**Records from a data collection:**
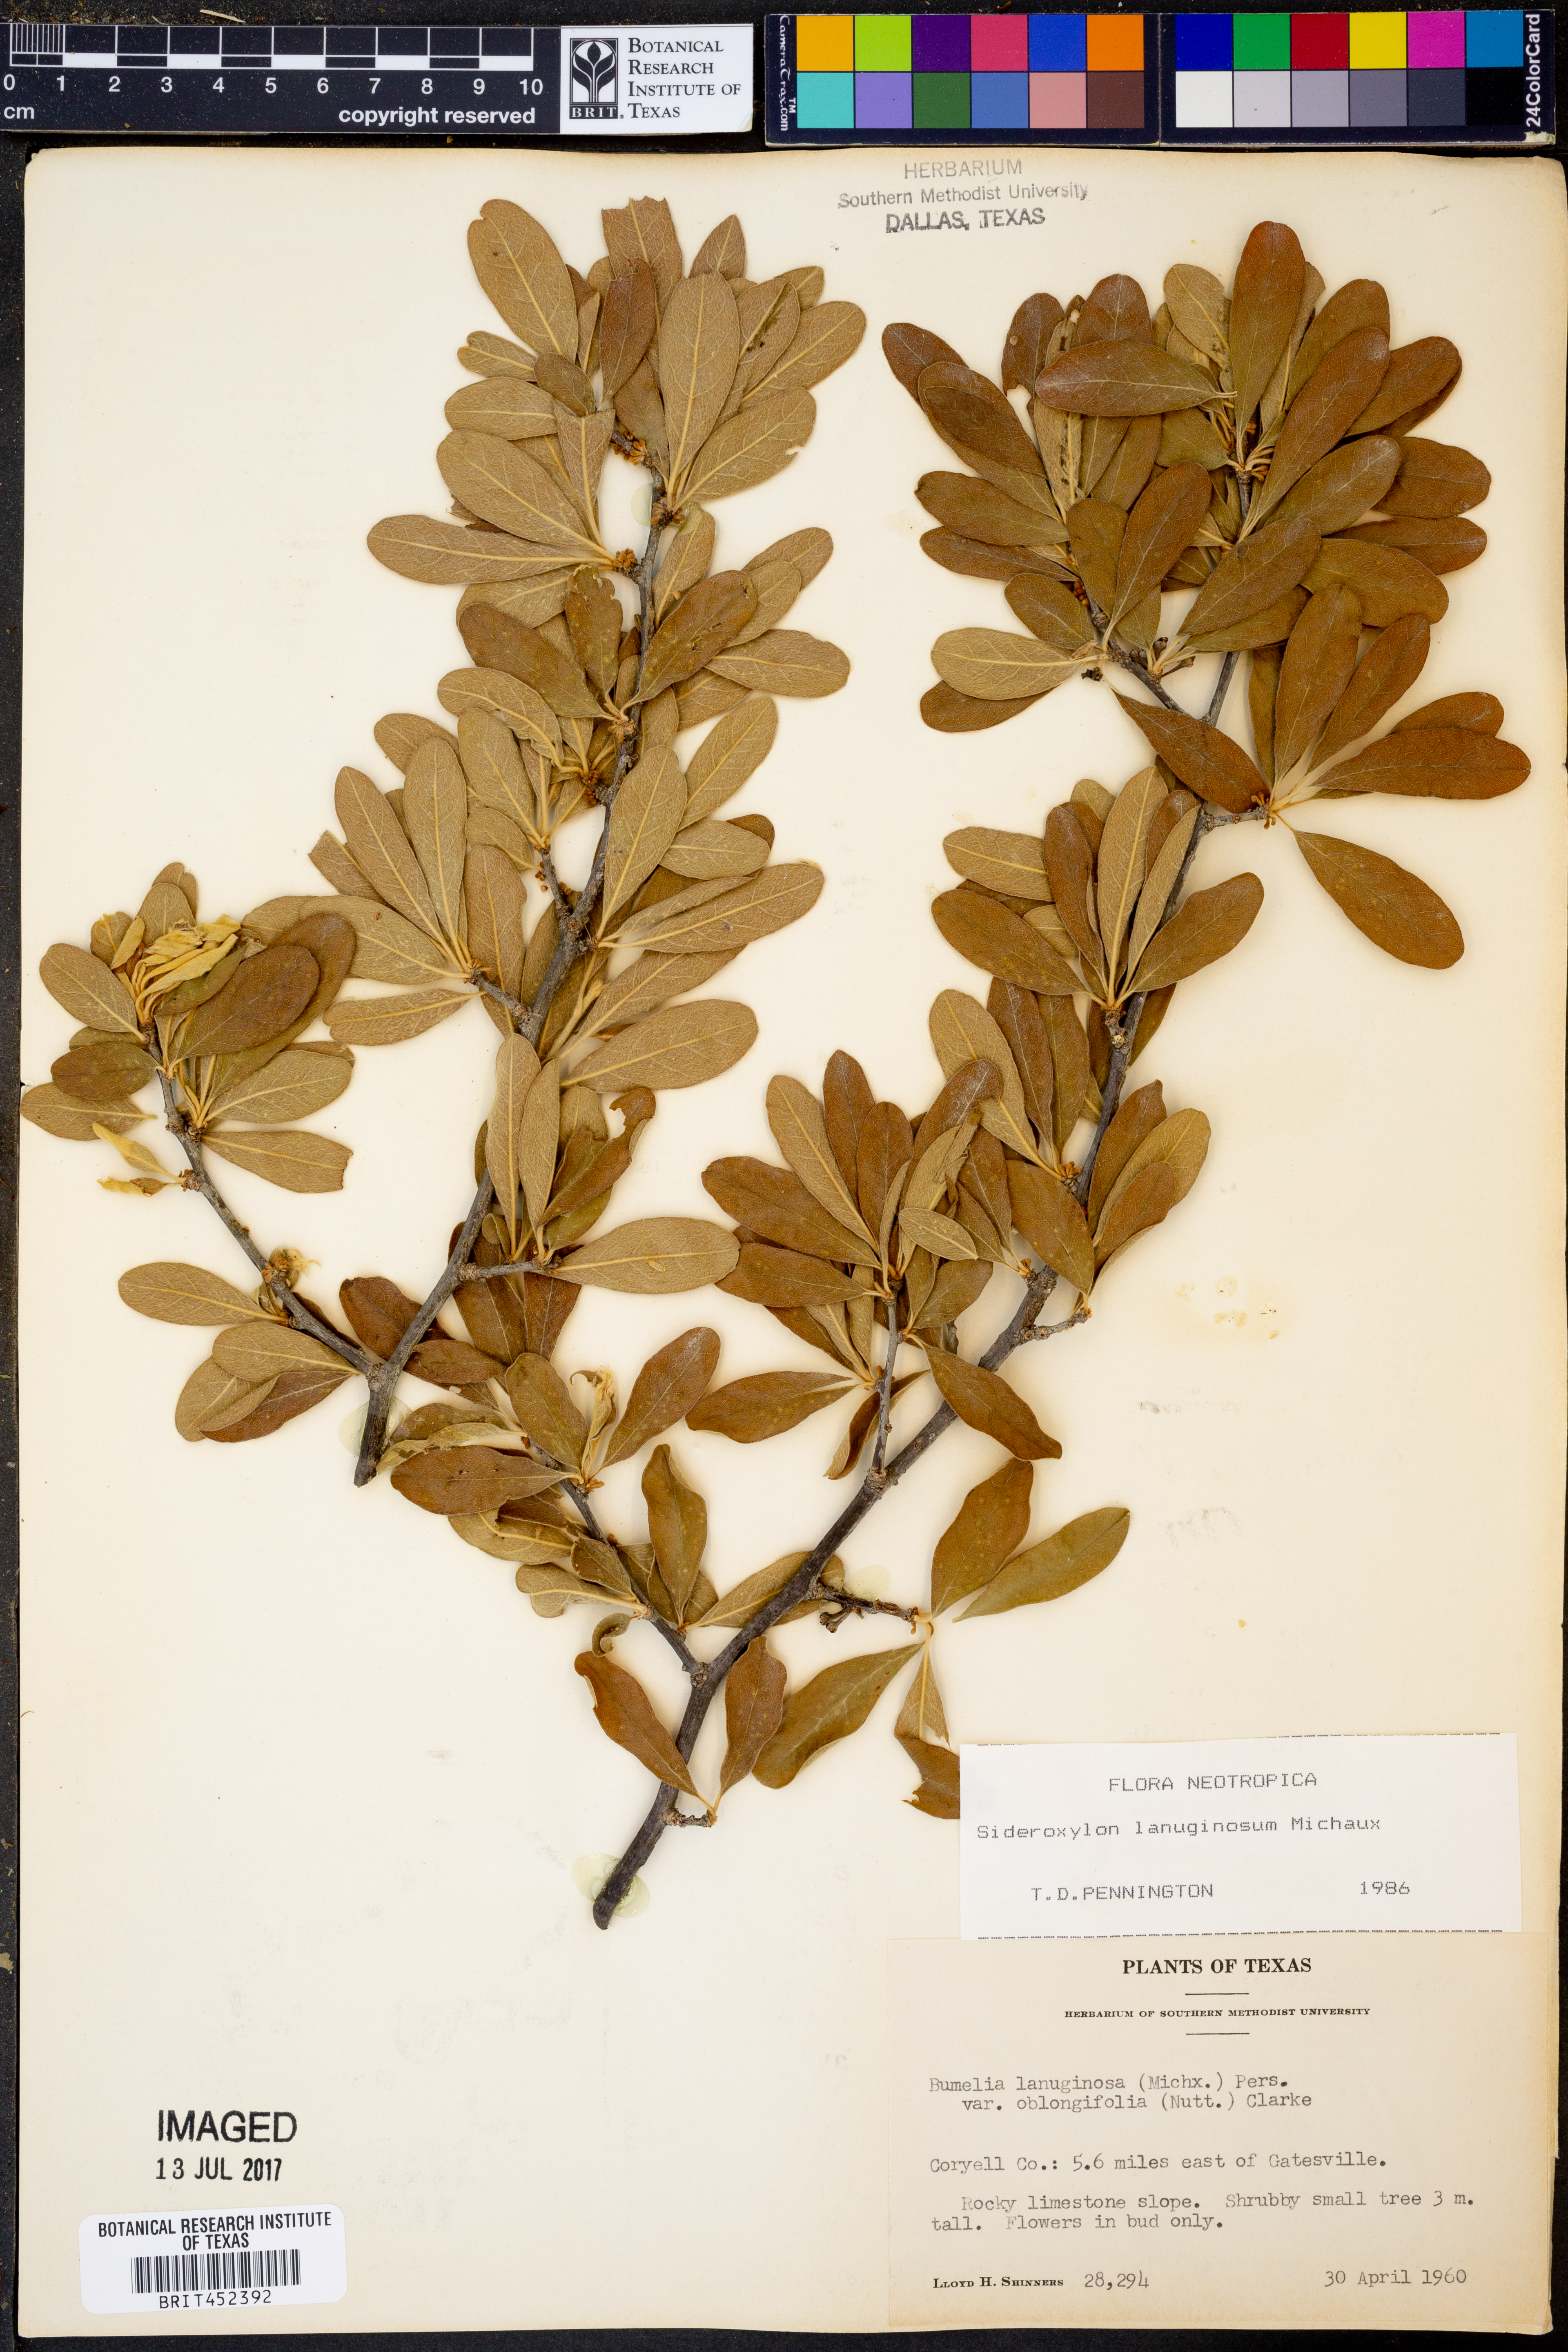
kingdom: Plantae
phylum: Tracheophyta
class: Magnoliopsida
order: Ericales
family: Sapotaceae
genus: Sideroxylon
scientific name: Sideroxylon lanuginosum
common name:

**Task statement:**
Render every line of the listing above as a numbered list, skipping any blank lines and leaving out the pictures.

**The output:**
1. kingdom: Plantae
2. phylum: Tracheophyta
3. class: Magnoliopsida
4. order: Ericales
5. family: Sapotaceae
6. genus: Sideroxylon
7. scientific name: Sideroxylon lanuginosum
8. common name:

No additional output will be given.